ACTIVITY>
Give the material below as a JSON list of strings, with one string for each line and any blank lines omitted.
WORKING DATA Block Start
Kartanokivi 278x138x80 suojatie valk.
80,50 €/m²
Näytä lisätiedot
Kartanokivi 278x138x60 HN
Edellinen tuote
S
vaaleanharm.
WORKING DATA Block End
SOLUTION>
[
  "Kartanokivi 278x138x80 suojatie valk.",
  "80,50 €/m²",
  "Näytä lisätiedot",
  "Kartanokivi 278x138x60 HN",
  "Edellinen tuote",
  "S",
  "vaaleanharm."
]